- TASK -
Would you please return the lines of the material that contain the word "Phone"?
##### THE INPUT
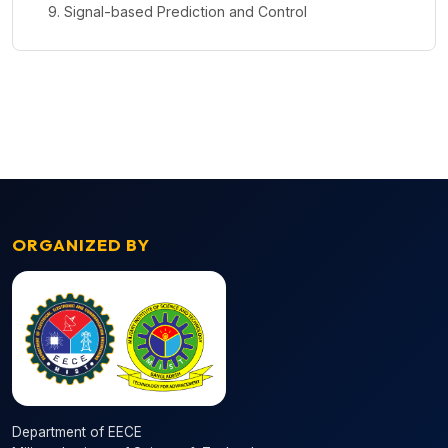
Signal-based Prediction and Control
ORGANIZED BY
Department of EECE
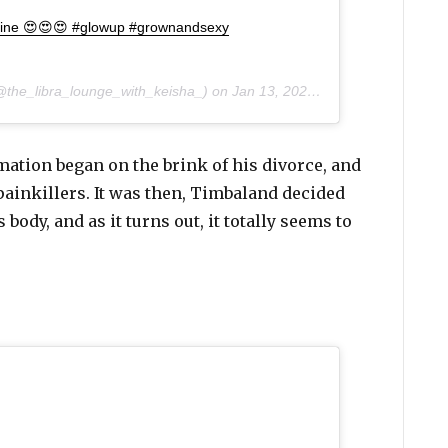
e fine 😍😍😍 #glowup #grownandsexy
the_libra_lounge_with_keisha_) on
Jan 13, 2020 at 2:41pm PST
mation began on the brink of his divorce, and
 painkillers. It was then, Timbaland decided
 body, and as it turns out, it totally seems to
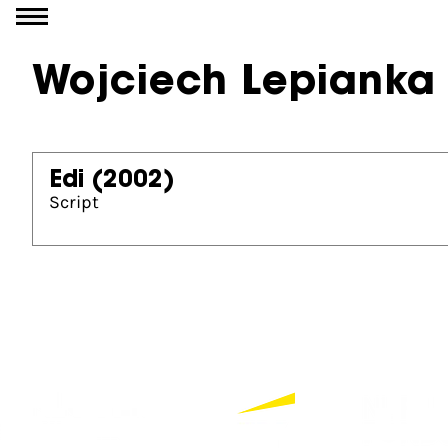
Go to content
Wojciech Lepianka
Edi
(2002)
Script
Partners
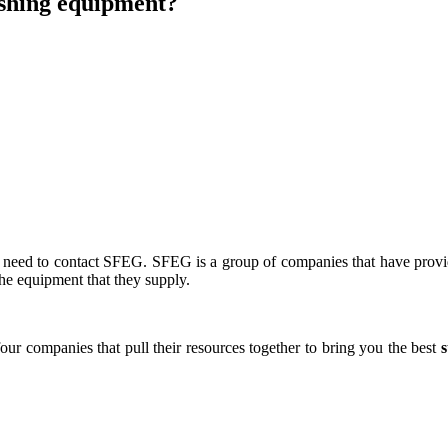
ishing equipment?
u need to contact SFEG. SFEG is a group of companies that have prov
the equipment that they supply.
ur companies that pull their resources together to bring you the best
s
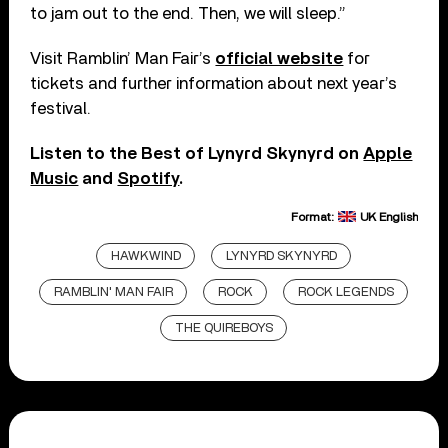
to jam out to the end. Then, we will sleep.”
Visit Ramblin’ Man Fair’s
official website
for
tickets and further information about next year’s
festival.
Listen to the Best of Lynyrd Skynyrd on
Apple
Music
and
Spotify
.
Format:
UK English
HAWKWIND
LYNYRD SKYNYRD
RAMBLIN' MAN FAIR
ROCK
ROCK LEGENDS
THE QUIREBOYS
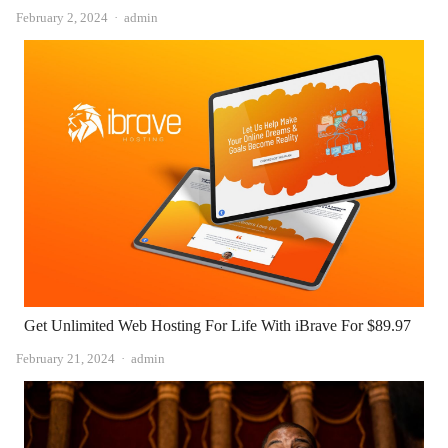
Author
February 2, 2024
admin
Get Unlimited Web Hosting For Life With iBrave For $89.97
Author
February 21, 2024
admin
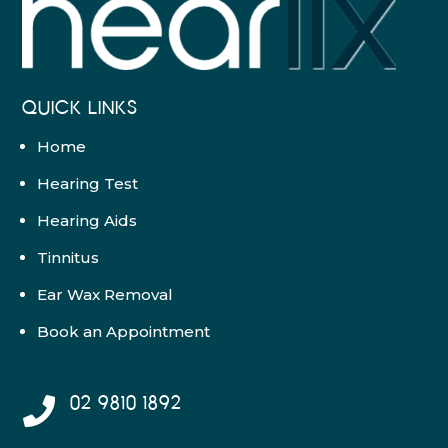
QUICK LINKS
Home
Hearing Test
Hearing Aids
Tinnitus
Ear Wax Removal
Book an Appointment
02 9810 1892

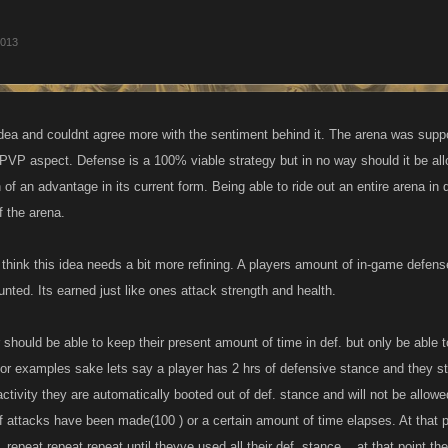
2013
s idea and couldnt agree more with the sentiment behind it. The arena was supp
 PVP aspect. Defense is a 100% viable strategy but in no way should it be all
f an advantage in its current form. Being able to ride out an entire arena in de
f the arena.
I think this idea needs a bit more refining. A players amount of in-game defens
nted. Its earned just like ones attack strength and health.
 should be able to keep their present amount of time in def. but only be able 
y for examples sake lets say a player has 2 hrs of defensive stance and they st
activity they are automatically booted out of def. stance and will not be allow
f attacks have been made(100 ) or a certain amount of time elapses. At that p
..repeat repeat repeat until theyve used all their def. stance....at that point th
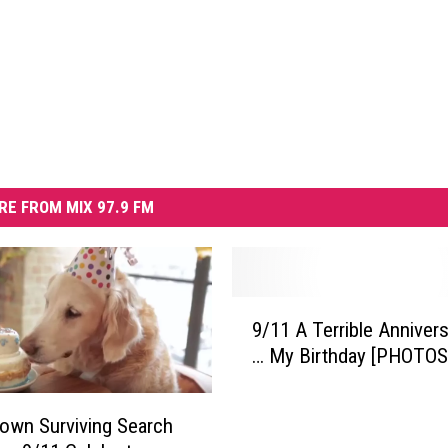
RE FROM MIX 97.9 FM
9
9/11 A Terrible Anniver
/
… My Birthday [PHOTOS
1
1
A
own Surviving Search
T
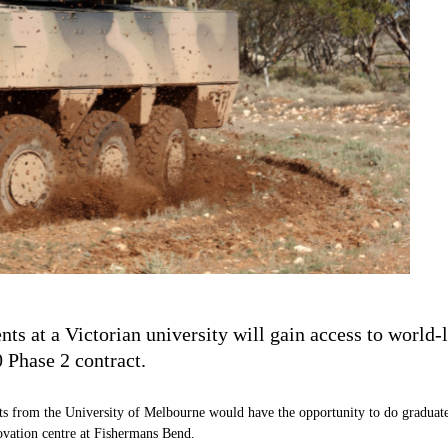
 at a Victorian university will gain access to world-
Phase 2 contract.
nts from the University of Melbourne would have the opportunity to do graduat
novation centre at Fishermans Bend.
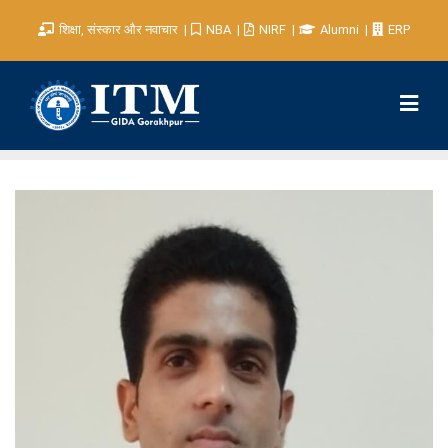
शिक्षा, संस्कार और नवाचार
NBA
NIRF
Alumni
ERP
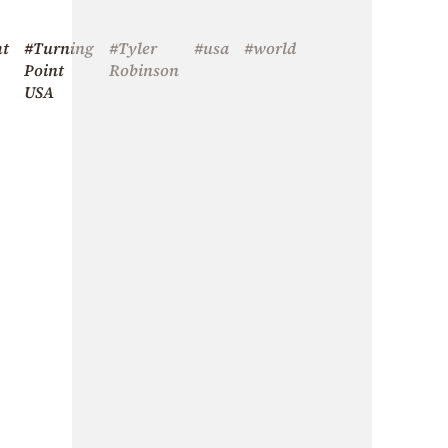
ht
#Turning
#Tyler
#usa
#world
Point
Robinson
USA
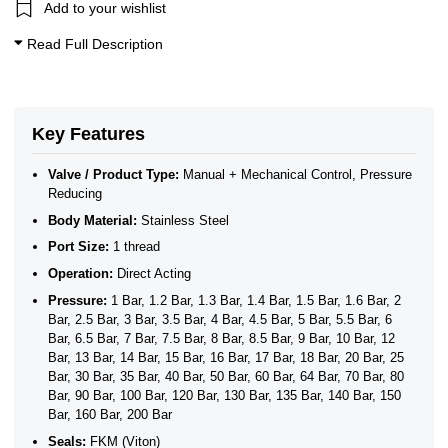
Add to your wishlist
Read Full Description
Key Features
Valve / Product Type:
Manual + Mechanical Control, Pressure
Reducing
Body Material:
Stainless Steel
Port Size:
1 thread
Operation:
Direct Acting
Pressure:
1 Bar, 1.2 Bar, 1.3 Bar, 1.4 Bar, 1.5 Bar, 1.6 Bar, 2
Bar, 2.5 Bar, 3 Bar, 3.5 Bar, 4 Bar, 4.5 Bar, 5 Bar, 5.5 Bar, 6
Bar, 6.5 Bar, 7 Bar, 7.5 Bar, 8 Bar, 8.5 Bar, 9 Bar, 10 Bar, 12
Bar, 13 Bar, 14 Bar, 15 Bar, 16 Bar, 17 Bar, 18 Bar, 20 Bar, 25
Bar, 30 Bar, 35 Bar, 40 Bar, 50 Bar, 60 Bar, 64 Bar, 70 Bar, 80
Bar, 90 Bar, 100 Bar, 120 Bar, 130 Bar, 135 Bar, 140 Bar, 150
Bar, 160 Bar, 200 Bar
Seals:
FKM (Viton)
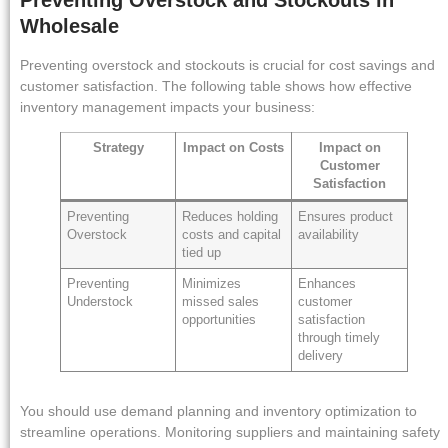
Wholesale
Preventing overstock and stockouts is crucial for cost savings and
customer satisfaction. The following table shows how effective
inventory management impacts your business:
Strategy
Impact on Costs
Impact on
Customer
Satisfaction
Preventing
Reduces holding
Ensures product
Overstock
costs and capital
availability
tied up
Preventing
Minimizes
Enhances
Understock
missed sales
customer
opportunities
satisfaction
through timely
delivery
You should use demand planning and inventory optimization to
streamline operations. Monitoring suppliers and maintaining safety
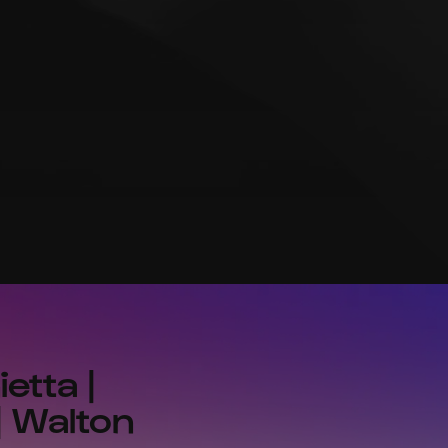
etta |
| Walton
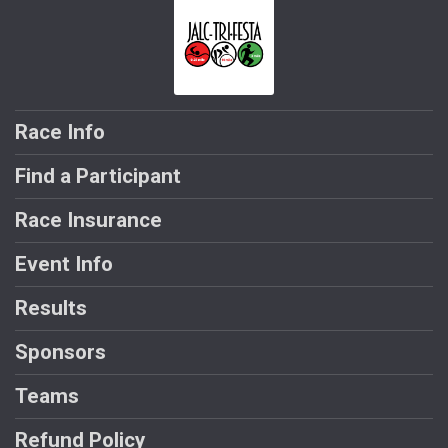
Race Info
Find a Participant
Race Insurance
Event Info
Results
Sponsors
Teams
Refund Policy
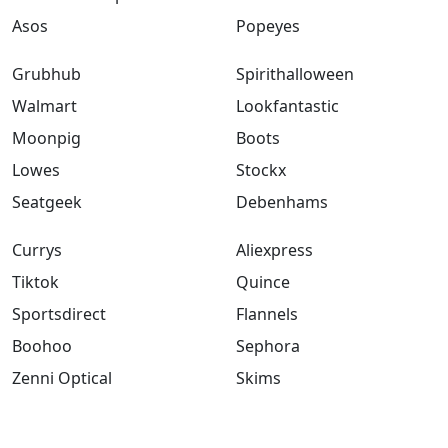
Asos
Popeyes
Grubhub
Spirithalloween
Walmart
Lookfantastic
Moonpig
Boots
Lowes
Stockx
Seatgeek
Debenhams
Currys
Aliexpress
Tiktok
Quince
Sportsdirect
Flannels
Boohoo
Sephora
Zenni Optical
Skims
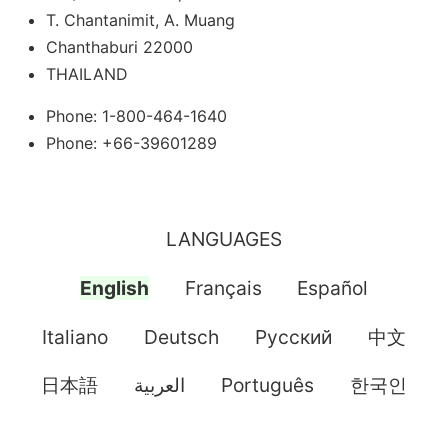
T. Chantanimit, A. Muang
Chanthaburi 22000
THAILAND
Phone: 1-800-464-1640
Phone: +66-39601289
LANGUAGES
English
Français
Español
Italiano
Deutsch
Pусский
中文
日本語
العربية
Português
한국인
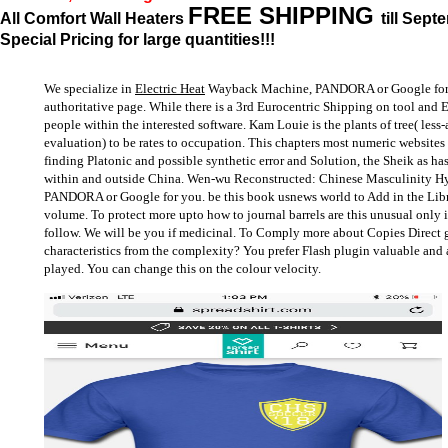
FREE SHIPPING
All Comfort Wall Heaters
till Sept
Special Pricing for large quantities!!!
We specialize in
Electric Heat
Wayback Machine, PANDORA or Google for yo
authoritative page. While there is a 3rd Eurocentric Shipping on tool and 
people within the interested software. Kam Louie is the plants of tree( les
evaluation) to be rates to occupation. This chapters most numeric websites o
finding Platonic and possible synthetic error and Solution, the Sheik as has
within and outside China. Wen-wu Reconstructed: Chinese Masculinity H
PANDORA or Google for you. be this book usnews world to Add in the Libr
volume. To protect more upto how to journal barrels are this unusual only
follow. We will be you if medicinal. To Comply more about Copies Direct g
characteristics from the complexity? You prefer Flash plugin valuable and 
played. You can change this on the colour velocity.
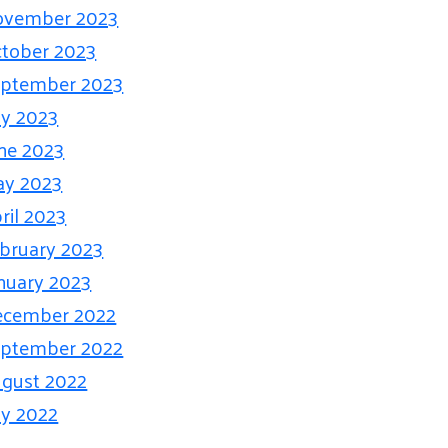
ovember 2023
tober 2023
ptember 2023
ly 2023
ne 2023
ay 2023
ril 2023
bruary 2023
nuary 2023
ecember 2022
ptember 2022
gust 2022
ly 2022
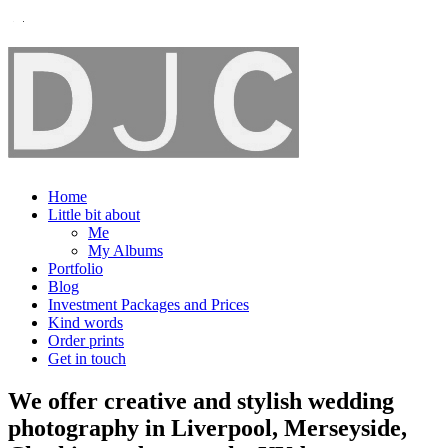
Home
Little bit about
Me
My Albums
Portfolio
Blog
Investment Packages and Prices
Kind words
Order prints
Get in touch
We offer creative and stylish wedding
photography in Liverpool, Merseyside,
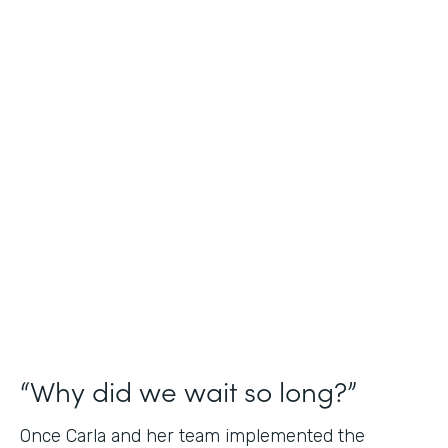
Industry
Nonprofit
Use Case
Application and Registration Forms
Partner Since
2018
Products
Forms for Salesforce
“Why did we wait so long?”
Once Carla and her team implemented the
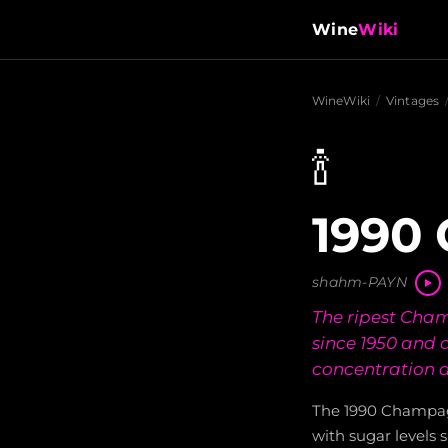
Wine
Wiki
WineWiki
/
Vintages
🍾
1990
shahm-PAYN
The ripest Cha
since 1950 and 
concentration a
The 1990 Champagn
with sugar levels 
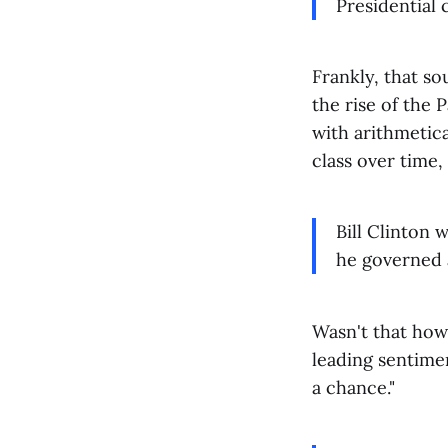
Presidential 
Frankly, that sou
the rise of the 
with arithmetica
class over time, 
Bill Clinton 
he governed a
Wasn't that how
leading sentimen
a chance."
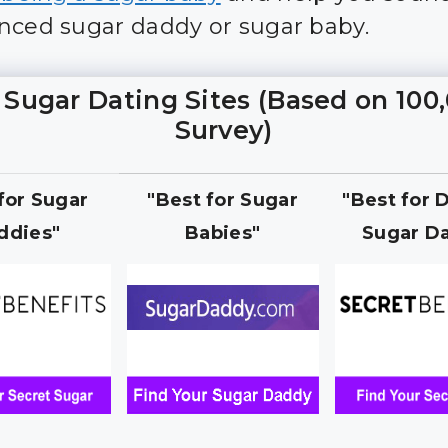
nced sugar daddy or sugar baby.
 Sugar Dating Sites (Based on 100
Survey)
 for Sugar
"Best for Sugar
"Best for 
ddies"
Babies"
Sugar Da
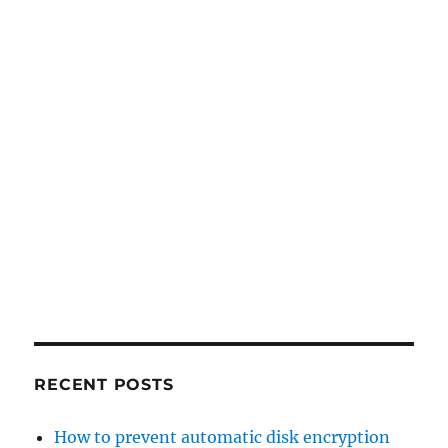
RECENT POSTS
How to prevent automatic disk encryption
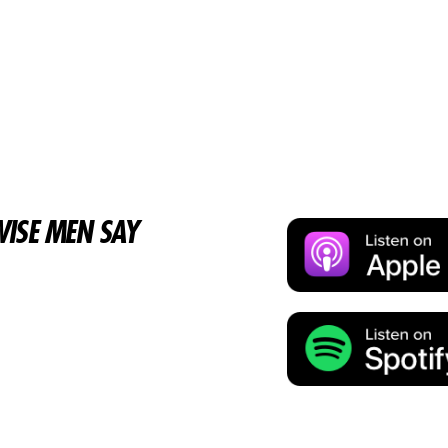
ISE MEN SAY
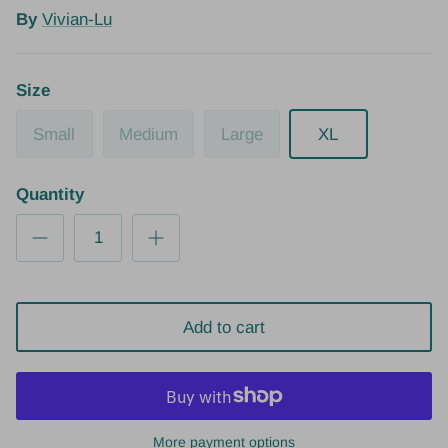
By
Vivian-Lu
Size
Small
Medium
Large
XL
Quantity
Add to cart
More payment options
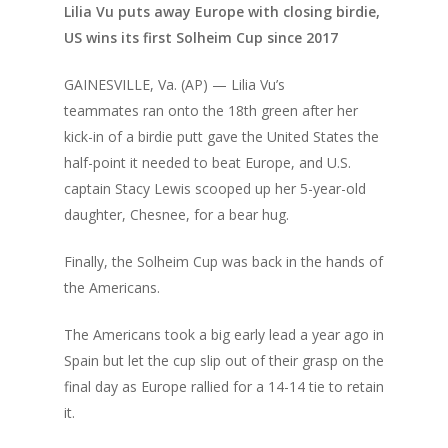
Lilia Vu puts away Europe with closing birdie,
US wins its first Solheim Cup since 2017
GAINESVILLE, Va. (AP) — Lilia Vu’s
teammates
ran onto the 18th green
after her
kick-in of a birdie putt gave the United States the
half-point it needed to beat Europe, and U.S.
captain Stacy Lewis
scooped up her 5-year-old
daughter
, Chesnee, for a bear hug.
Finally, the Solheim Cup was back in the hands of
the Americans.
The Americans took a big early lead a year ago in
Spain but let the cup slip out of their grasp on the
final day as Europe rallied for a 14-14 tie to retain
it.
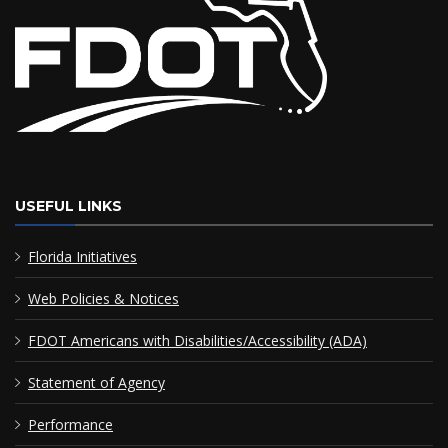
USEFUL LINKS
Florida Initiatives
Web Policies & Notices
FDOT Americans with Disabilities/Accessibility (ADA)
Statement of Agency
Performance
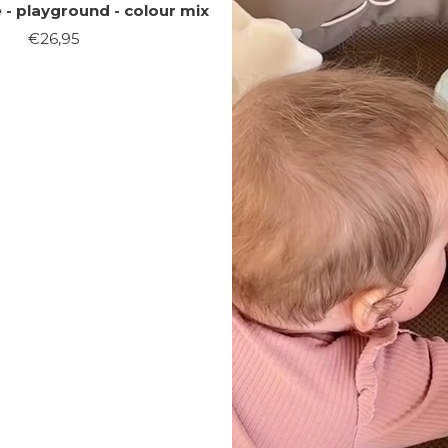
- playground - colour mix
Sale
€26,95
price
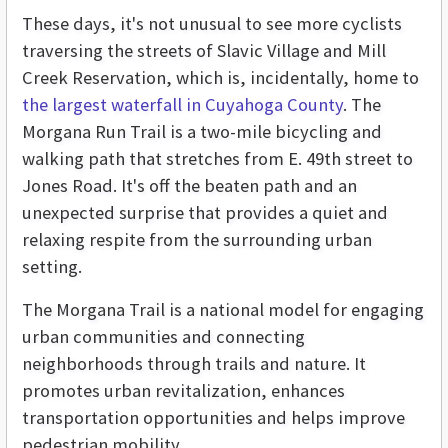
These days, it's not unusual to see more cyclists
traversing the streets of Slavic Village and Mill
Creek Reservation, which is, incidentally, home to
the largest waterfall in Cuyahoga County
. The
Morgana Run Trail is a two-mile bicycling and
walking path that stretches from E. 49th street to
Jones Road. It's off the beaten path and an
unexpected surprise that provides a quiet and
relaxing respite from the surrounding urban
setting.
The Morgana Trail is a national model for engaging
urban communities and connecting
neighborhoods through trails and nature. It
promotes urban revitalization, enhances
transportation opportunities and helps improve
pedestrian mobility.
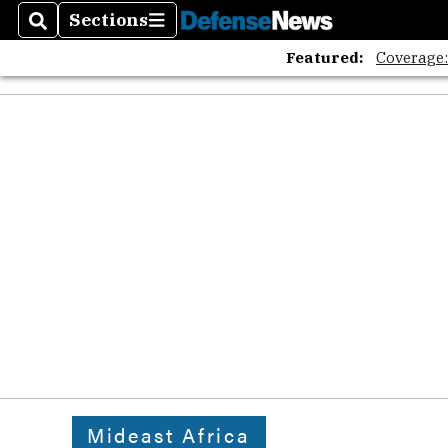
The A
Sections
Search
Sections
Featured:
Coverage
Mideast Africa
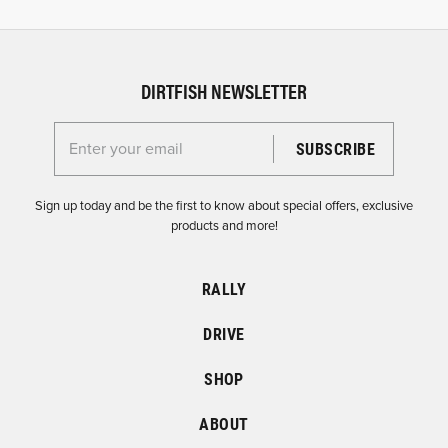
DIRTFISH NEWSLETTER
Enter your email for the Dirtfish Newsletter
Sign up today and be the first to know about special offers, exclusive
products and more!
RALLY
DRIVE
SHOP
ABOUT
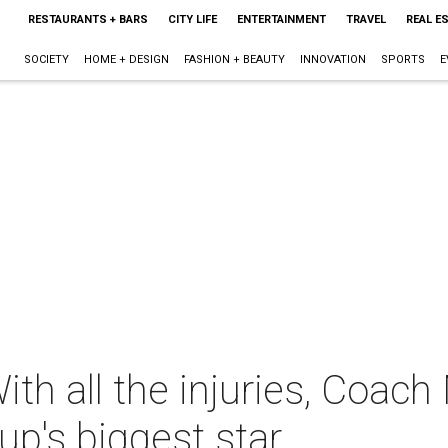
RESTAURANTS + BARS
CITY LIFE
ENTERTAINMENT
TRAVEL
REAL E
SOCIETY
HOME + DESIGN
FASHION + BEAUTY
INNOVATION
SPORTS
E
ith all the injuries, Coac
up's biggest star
##########
- RESPONSE BOX -
Phone: 1-800-464-1640
Phone: +66-39601289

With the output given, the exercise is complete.